[Before and after object boxes]
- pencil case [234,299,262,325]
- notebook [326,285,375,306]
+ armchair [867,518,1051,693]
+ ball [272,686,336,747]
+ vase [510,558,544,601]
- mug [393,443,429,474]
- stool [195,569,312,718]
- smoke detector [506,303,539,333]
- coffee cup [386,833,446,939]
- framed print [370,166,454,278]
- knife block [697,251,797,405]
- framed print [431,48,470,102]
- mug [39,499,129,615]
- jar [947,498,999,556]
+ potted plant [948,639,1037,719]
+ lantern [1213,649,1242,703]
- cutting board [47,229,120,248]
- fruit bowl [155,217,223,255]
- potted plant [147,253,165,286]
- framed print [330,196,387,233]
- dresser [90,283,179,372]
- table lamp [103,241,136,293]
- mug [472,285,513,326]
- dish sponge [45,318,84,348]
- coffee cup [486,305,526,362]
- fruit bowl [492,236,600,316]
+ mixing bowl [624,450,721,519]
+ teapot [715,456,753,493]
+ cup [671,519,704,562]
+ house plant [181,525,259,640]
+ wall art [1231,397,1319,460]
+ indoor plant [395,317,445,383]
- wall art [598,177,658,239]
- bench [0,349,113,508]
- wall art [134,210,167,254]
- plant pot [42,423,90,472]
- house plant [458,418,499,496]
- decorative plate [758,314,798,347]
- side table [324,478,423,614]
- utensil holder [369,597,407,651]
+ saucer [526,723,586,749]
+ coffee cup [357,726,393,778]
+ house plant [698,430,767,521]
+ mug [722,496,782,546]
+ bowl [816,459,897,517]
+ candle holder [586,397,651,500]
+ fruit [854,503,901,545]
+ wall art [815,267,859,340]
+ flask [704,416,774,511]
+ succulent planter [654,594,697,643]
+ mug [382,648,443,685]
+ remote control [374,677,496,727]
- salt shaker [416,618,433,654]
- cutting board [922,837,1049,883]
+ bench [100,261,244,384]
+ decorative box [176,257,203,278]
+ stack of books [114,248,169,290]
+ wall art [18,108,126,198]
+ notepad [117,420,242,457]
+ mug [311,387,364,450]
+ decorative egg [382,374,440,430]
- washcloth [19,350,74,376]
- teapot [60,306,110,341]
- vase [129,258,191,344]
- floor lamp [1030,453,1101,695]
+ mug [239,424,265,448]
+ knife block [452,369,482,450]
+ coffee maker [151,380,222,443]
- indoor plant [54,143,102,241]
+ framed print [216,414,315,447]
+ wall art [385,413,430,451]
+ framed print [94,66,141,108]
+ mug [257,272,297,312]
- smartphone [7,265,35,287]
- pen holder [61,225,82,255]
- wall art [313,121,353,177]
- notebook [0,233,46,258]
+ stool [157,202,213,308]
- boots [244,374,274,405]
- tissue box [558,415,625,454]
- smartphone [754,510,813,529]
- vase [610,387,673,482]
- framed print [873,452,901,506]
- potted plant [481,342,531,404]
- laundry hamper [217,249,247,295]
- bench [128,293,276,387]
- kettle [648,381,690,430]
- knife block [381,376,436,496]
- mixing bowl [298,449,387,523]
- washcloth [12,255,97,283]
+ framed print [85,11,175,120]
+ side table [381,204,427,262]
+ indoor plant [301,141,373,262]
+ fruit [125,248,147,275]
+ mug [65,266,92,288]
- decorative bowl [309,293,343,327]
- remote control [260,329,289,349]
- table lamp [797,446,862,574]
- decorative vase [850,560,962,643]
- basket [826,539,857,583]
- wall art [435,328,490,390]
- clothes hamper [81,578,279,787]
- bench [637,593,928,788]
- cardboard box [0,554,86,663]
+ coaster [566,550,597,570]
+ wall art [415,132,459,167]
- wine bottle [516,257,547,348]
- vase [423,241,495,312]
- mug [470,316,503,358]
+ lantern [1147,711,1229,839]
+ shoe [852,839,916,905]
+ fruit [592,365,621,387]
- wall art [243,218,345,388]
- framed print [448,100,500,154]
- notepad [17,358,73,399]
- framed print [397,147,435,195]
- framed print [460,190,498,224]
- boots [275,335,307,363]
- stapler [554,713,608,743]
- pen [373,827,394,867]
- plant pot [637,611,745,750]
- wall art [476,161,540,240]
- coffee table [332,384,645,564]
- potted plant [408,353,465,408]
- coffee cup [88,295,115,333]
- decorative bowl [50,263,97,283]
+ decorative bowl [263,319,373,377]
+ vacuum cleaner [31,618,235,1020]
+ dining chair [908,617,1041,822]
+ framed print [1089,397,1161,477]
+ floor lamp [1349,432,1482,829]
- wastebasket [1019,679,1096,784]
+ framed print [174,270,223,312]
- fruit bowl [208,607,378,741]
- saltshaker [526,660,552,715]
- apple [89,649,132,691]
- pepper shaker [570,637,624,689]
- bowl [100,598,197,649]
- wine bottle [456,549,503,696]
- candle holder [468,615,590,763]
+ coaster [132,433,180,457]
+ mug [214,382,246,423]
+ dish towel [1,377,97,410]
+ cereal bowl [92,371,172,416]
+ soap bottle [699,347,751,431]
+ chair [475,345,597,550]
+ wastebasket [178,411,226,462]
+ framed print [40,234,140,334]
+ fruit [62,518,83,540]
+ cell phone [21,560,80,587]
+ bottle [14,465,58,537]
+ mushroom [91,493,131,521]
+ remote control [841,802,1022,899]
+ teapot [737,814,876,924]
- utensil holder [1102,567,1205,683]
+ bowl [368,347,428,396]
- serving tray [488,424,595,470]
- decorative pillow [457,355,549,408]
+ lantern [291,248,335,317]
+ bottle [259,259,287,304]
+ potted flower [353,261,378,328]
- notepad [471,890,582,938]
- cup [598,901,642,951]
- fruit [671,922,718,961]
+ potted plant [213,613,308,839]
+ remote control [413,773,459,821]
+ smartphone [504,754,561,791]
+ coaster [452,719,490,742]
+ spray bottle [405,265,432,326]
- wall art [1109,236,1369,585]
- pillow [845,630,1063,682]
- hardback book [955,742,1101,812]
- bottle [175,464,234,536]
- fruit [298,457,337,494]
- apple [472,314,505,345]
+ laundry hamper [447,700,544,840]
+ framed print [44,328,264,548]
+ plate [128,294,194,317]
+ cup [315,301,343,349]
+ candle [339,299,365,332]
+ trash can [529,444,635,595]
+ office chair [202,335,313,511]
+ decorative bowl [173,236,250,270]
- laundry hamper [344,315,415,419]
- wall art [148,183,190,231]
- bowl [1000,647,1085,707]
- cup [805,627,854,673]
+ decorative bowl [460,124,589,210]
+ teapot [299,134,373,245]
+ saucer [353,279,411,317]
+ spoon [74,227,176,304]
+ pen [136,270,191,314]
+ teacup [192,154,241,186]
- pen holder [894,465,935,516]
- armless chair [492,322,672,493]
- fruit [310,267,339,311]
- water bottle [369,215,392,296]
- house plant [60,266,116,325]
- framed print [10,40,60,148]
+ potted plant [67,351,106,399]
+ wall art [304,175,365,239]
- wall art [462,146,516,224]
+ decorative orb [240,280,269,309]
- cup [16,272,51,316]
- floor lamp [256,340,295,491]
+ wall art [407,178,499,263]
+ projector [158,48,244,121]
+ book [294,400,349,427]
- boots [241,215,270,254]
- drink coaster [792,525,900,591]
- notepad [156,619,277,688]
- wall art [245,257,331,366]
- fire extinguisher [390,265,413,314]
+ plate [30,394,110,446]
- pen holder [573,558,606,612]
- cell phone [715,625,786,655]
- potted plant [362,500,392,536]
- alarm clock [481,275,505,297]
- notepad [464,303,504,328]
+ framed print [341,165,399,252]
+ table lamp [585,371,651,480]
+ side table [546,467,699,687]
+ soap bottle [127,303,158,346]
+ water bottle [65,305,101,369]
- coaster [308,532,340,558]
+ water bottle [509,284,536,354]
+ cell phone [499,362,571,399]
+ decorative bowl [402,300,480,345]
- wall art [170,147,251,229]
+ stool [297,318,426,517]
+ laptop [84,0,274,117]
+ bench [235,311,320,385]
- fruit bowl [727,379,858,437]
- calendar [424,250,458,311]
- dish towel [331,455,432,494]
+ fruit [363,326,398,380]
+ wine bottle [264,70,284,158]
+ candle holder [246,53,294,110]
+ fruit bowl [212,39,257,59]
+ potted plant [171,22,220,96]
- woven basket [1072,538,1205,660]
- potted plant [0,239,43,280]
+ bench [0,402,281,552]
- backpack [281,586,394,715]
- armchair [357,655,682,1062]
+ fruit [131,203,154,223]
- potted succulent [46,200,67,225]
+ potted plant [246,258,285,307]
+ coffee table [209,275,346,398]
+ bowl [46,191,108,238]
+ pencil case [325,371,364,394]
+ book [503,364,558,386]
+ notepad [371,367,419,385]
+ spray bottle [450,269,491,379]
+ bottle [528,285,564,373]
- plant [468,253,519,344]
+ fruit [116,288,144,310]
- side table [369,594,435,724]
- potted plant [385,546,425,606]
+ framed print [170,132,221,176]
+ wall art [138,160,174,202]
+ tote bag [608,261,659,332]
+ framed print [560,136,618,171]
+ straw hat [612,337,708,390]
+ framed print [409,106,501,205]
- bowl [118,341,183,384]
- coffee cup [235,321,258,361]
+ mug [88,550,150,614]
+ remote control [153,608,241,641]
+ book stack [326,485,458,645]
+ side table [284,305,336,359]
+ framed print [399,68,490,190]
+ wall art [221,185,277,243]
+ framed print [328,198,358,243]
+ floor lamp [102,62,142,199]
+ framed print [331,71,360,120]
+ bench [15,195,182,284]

- [What to produce]:
Among the entries above, find every line holding "lamp" and copy it.

- [Response area]:
- table lamp [103,241,136,293]
- floor lamp [1030,453,1101,695]
- table lamp [797,446,862,574]
+ floor lamp [1349,432,1482,829]
- floor lamp [256,340,295,491]
+ table lamp [585,371,651,480]
+ floor lamp [102,62,142,199]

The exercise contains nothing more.